Par ailleurs, ce mouvement a été aussi très intéressant pour ce qui est des tendances politiques qui y ont pris part. Il faut garder à l’esprit, qu’en Grèce, les syndicats étudiants sont particulièrement forts et politisés (70% des étudiant-e-s ont voté en avril 2006)1, ce qui aide à organiser des assemblées générales et à imposer des occupations. Le rôle de force motrice joué par EAAK2 (mouvement unifié de la gauche indépendante) a aussi marqué une évolution importante. Ce mouvement regroupe la plupart des tendances de la gauche radicale et est organisé comme un réseau de collectifs de gauche indépendants dans de nombreux départements universitaires. En revanche, la Jeunesse communiste, particulièrement implantée a essayé initialement de casser la dynamique du mouvement en défendant ouvertement des positions de repli – par exemple, que les étudiants ne devaient pas faire des occupations durant les examens, etc.) – pour faire ensuite un effort de dernière heure (sans succès) pour le réintégrer. Le rôle moteur de EAAK a été essentiel pour assurer la radicalisation de la confrontation, en ciblant tous les aspects des réformes éducatives3, en étendant le mouvement à toute la Grèce et en garantissant son indépendance de toute forme de calcul et de manipulation politiques.

La lutte continue…

L’annonce par le gouvernement du report du vote de la nouvelle loi, au moins jusqu’à l’automne, a été perçue comme une première victoire dans une bataille prolongée, qui fournit déjà un exemple plus que bienvenu de la capacité des luttes sociales d’obtenir des résultats tangibles et de véritables victoires.

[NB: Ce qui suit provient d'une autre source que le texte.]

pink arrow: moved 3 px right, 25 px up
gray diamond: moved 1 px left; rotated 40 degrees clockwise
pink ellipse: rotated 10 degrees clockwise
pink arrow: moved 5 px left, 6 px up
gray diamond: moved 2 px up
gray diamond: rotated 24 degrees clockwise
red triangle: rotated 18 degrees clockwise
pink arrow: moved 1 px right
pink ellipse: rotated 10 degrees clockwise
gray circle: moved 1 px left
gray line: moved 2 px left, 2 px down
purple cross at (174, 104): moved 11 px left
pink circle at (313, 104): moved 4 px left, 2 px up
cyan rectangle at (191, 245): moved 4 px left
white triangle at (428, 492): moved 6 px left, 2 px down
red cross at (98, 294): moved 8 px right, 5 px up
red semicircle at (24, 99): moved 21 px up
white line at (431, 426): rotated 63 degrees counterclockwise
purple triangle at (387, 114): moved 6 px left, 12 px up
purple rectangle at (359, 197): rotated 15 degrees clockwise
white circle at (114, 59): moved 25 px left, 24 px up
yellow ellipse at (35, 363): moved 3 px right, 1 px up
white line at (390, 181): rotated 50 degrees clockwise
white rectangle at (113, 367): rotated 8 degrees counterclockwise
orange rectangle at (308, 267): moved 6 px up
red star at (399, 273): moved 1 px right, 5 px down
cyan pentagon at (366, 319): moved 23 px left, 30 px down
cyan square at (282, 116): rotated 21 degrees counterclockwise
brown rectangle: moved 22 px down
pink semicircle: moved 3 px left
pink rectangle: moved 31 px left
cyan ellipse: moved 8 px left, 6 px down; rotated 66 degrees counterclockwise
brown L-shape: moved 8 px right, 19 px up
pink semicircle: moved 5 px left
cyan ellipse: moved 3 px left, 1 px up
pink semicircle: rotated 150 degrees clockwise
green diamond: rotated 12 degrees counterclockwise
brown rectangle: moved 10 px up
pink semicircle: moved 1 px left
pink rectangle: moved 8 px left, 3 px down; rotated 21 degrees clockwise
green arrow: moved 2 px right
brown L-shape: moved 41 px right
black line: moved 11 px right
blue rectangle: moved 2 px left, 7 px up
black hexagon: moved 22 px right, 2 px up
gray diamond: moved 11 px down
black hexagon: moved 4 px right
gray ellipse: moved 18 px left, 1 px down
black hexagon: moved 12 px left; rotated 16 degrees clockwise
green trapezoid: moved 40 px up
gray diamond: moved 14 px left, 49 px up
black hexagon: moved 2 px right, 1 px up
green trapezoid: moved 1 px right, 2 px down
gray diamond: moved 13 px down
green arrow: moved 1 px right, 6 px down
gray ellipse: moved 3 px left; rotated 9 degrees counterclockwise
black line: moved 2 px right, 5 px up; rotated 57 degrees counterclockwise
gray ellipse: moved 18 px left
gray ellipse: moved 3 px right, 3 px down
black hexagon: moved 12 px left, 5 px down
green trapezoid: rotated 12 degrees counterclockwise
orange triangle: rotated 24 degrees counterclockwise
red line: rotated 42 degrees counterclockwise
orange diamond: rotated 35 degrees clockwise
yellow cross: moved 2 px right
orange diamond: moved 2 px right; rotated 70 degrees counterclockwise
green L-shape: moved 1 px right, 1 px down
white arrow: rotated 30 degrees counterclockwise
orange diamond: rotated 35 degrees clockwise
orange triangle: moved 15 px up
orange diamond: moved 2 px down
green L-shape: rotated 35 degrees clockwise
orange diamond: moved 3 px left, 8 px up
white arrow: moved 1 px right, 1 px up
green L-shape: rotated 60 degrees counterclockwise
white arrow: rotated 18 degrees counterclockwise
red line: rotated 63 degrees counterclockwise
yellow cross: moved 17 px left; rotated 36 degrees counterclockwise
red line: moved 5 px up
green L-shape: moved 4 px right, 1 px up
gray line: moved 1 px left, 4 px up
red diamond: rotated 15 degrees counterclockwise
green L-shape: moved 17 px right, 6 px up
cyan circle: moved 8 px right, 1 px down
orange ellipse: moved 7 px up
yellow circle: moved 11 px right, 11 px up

Mais les étudiant-e-s, conscients autant de leur force que de la capacité de manoeuvre du gouvernement, sont bien décidés à poursuivre les occupations et les manifestations de masse dans toute la Grèce jusqu’au retrait complet des mesures proposées.

Aristeri ANASYNTHESI*

* Ce document d’analyse a été publié par «La Gauche recomposée», une organisation de la gauche radicale grecque qui dispose d’une forte présence dans le mouvement étudiant (www.anasynthesi.com).

  1. En dépit de la présence impressionnante des listes conservatrice (39%) et socialiste (26%), la gauche dispose d’une présence forte avec la Jeunesse du Parti communiste (plus de 15% des votes), EAAK – Mouvement unifié de la gauche indépendante (plus de 7%) et la Jeunesse de Synaspismos (Coalition de gauche – membre du Parti de la gauche européenne) (environ 2,5%).
  2. D’autres courants plus petits ont ausi été présents dans le movement, comme la jeunesse de Synaspismos (parti fortement représenté parmi les professeurs d’université), ainsi que l’Initiative Gênes 2001 (affiliée au SEK – Parti socialiste des travailleurs, section grecque de l’International Socialist Tendency).
  3. Par exemple EAAK est le seul courant significatif de gauche à s’opposer à TOUTES les formes de certifications de qualité.